Yes, he said, he was detained by Malaysian officials in 2004 on arrival at the Kuala Lumpur airport, where he was subjected to extraordinary rendition on behalf of the United States, and sent to Thailand. His pregnant wife, traveling with him, was taken away, and his child would be 6 before he saw him.

In Bangkok, Mr. Belhaj said, he was tortured for a few days by two people he said were C.I.A. agents, and then, worse, they repatriated him to Libya, where he was thrown into solitary confinement for six years, three of them without a shower, one without a glimpse of the sun.

Now this man is in charge of the military committee responsible for keeping order in Tripoli, and, he says, is a grateful ally of the United States and NATO.

And while Mr. Belhaj concedes that he was the emir of the Libyan Islamic Fighting Group, which was deemed by the United States to be a terrorist group allied with Al Qaeda, he says he has no Islamic agenda. He says he will disband the fighters under his command, merging them into the formal military or police, once the Libyan revolution is over.
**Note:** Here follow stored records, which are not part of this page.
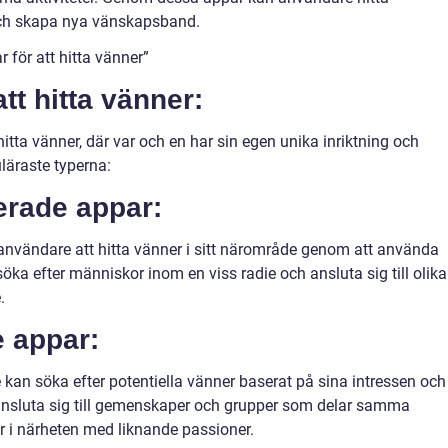
och skapa nya vänskapsband.
 för att hitta vänner”
tt hitta vänner:
 hitta vänner, där var och en har sin egen unika inriktning och
läraste typerna:
erade appar:
användare att hitta vänner i sitt närområde genom att använda
ka efter människor inom en viss radie och ansluta sig till olika
.
e appar:
kan söka efter potentiella vänner baserat på sina intressen och
 ansluta sig till gemenskaper och grupper som delar samma
er i närheten med liknande passioner.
He says there are no hard feelings over his past treatment by the United States.

“Definitely it was very hard, very difficult,” he said. “Now we are in Libya, and we want to look forward to a peaceful future. I do not want revenge.”

As the United States and other Western powers embrace and help finance the new government taking shape in Libya, they could face a particularly awkward relationship with Islamists like Mr. Belhaj. Once considered enemies in the war on terror, they suddenly have been thrust into positions of authority — with American and NATO blessing.

In Washington, the Central Intelligence Agency declined to comment on Mr. Belhaj or his new role. A State Department official said the Obama administration was aware of Islamist backgrounds among the rebel fighters in Libya and had expressed concern to the Transitional National Council, the new rebel government, and that it had received assurances.

“The last few months, we’ve had the T.N.C. saying all the right things, and making the right moves,” said the official, who spoke on condition of anonymity because of the matter’s delicacy.

Mr. Belhaj, 45, a short and serious man with a close-cropped beard, burst onto the scene in the mountains west of Tripoli only in the last few weeks before the fall of the capital, as the leader of a brigade of rebel fighters.

“He wasn’t even in the military council in the western mountains,” said Othman Ben Sassi, a member of the Transitional National Council from Zuwarah in the west. “He was nothing, nothing. He arrived at the last moment, organized some people but was not responsible for the military council in the mountains.”

Then came the push on Tripoli, which fell with unexpected speed, and Mr. Belhaj and his fighters focused on the fortified Bab al-Aziziya compound of Col. Muammar el-Qaddafi, where they distinguished themselves as relatively disciplined fighters.

A veteran of the war in Afghanistan against the Soviets, Mr. Belhaj has what most rebel fighters have lacked — actual military experience. Yet he has still not adopted a military rank (unlike many rebels who quickly became self-appointed colonels and generals), which he said should go only to members of the army.

Dressed in new military fatigues, with a pistol strapped backward to his belt, Mr. Belhaj was interviewed at his offices in the Mitiga Military Airbase in Tripoli, the site of what had been the United States Air Force’s Wheelus Air Base until 1970.

Last weekend, Mr. Belhaj was voted commander of the Tripoli Military Council, a grouping of several brigades of rebels involved in taking the capital, by the other brigades, a move that aroused some criticism among liberal members of the council.

However, his appointment was strongly supported by Mustafa Abdel-Jalil, the chairman of the council, who said that as Colonel Qaddafi’s former minister of justice he got to know Mr. Belhaj well during negotiations leading to his release from prison in 2010. Mr. Belhaj and other Islamist radicals made a historic compromise with the Qaddafi government, one that was brokered by Seif al-Islam el-Qaddafi, the Qaddafi son seen then as a moderating influence.